**Exercise material:**

↓↓↓

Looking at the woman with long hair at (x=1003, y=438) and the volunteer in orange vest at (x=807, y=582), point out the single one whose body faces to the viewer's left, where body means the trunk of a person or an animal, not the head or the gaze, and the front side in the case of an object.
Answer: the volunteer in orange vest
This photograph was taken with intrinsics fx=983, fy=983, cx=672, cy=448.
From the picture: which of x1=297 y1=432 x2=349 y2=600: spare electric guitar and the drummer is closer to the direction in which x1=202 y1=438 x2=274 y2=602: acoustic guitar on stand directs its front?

↑↑↑
↓↓↓

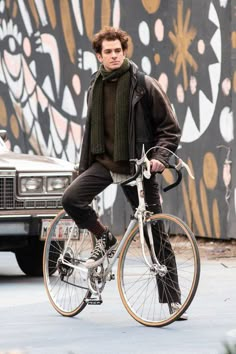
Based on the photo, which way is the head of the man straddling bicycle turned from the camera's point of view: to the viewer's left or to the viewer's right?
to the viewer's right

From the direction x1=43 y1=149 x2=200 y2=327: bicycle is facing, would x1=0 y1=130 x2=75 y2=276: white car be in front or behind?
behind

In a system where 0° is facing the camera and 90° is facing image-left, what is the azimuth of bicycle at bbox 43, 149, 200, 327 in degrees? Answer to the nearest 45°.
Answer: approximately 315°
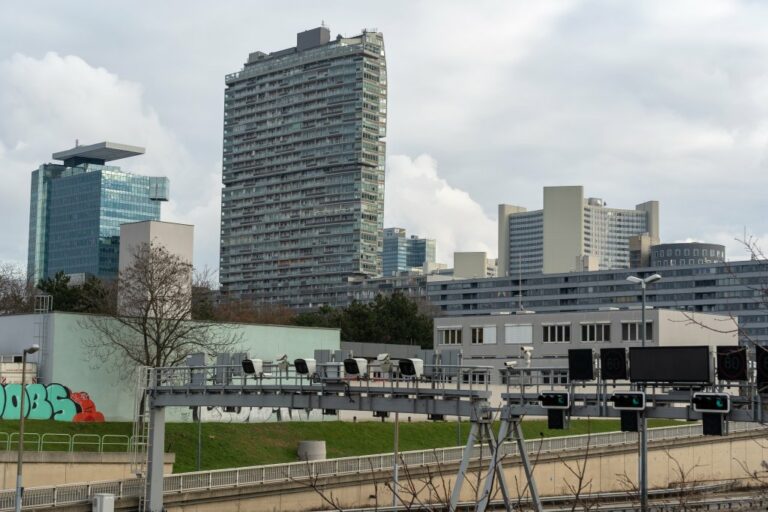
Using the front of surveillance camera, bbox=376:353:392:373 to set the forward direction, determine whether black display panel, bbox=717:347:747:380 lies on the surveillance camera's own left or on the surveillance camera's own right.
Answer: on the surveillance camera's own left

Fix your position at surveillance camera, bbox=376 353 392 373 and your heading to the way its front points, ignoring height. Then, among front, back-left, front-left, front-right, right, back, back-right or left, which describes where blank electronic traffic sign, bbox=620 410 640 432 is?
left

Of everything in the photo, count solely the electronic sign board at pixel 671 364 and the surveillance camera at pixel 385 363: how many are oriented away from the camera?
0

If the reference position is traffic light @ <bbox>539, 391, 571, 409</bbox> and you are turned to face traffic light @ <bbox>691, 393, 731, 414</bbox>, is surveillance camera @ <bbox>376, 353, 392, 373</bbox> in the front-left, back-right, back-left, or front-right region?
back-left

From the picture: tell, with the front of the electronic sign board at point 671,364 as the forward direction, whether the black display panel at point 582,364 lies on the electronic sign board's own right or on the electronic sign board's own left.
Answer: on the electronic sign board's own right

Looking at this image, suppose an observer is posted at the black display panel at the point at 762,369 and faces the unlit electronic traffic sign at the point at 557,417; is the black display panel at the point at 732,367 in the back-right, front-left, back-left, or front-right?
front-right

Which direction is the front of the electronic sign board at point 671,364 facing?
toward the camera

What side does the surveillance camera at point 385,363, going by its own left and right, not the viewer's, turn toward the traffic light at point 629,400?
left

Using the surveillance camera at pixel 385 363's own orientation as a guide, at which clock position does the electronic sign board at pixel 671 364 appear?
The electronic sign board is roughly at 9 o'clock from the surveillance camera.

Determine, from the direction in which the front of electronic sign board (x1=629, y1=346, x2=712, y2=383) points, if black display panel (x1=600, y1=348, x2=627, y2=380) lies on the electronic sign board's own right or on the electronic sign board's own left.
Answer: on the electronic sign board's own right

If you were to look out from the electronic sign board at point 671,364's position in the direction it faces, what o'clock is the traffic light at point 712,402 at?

↑↑↑

**Assignment:** Reproduce word for word the lines of the material beginning with the line containing "Looking at the" and ending with the line containing "Answer: the volunteer in orange vest", both included.

**Output:**
Looking at the woman with long hair at (x=1003, y=438) and the volunteer in orange vest at (x=807, y=582), point out the single one whose body faces to the viewer's left, where body means the trunk of a person or an animal, not the head or the gaze, and the front side in the case of an object.
Answer: the volunteer in orange vest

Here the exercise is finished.